EXERCISE AIM
Across the records that follow, count each line holding "Grand", and write only the total.

SUPPLIED DATA
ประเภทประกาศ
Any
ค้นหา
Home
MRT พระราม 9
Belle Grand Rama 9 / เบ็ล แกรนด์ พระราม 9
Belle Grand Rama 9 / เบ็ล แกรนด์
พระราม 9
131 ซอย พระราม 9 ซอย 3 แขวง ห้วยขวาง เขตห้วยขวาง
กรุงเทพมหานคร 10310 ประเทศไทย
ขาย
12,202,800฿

TASK ANSWER
2